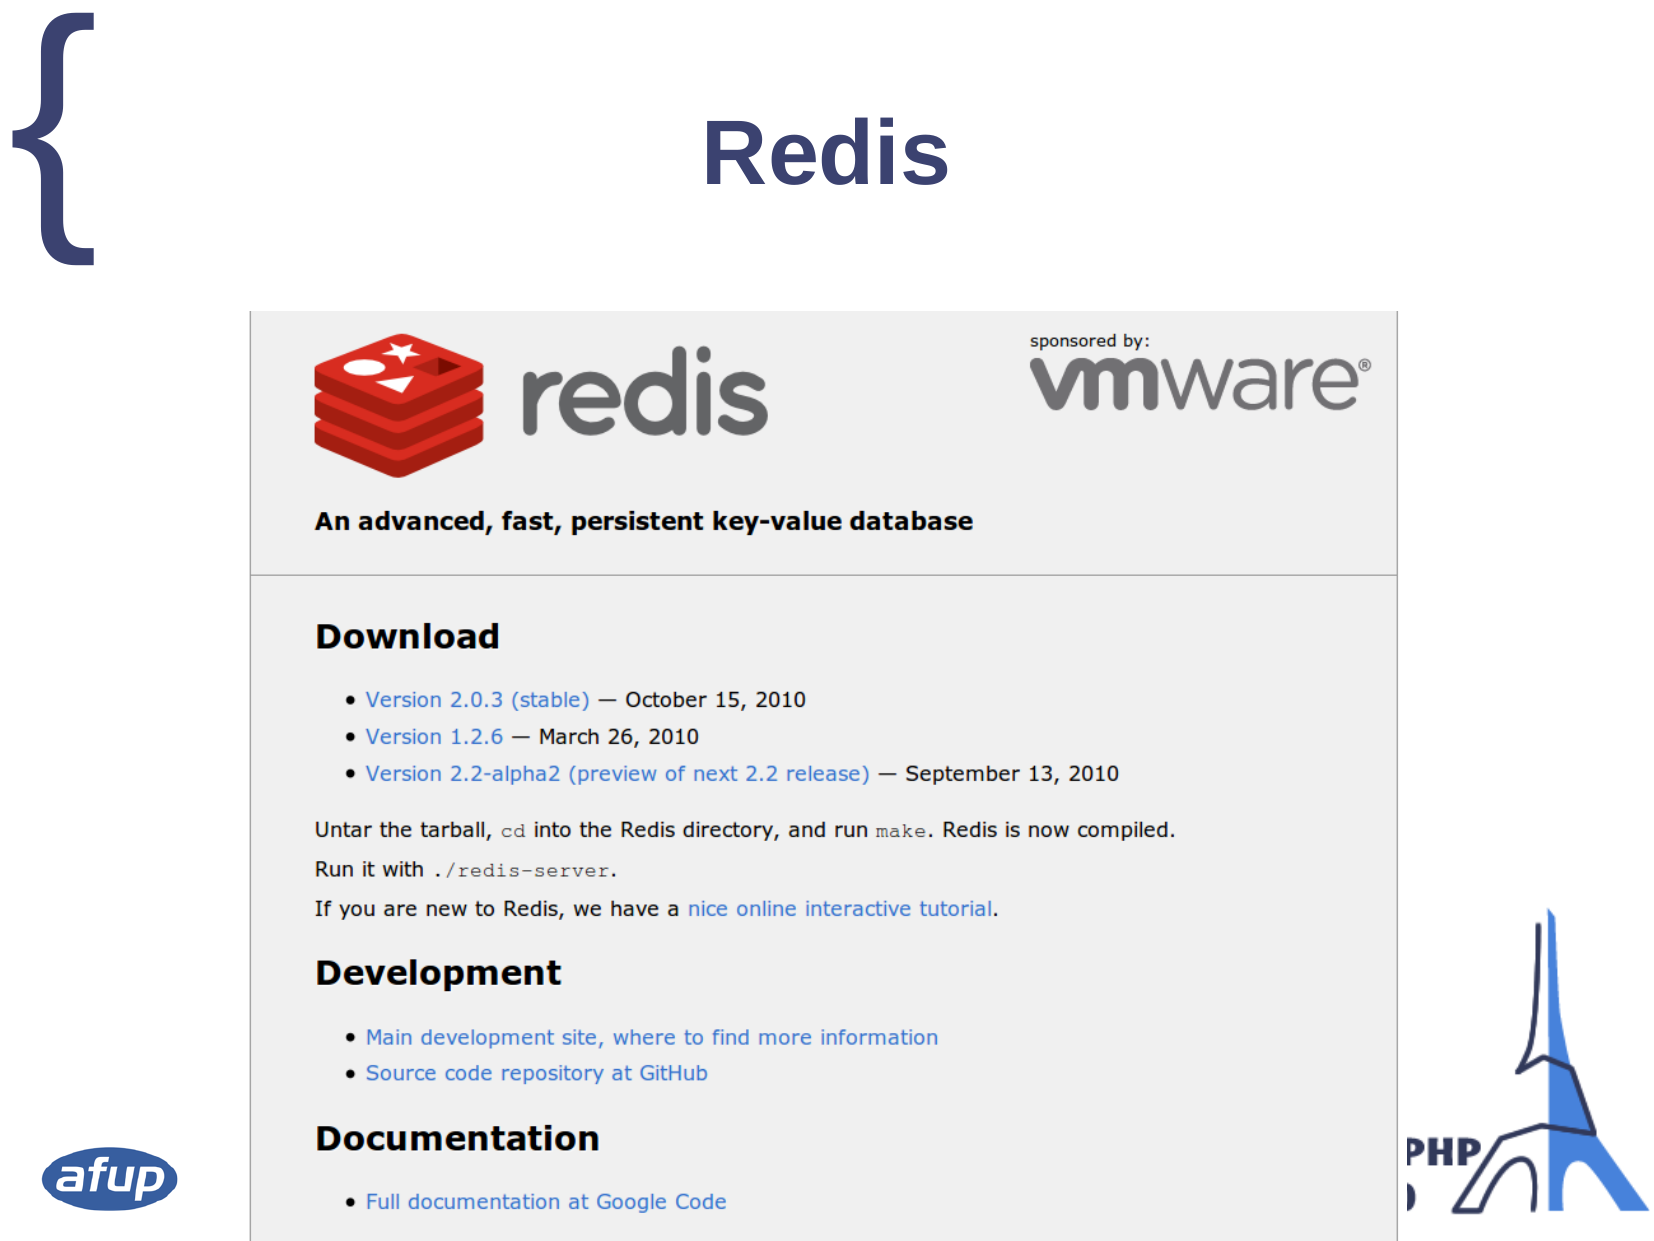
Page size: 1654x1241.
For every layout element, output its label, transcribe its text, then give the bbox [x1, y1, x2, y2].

picture [41, 1146, 178, 1211]
title Redis [82, 56, 1571, 250]
picture [246, 311, 1650, 1241]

☆ ☆ ☆ ☆

AIM =
Could you update the rows above so that "layout element" becomes "layout block" with nothing else changed, and leave the pictures out of your answer?

ANSWER =
Page size: 1654x1241.
For every layout block, output its label, transcribe its text, then give the bbox [x1, y1, x2, y2].

picture [41, 1146, 178, 1211]
title Redis [82, 56, 1571, 250]
picture [246, 311, 1650, 1241]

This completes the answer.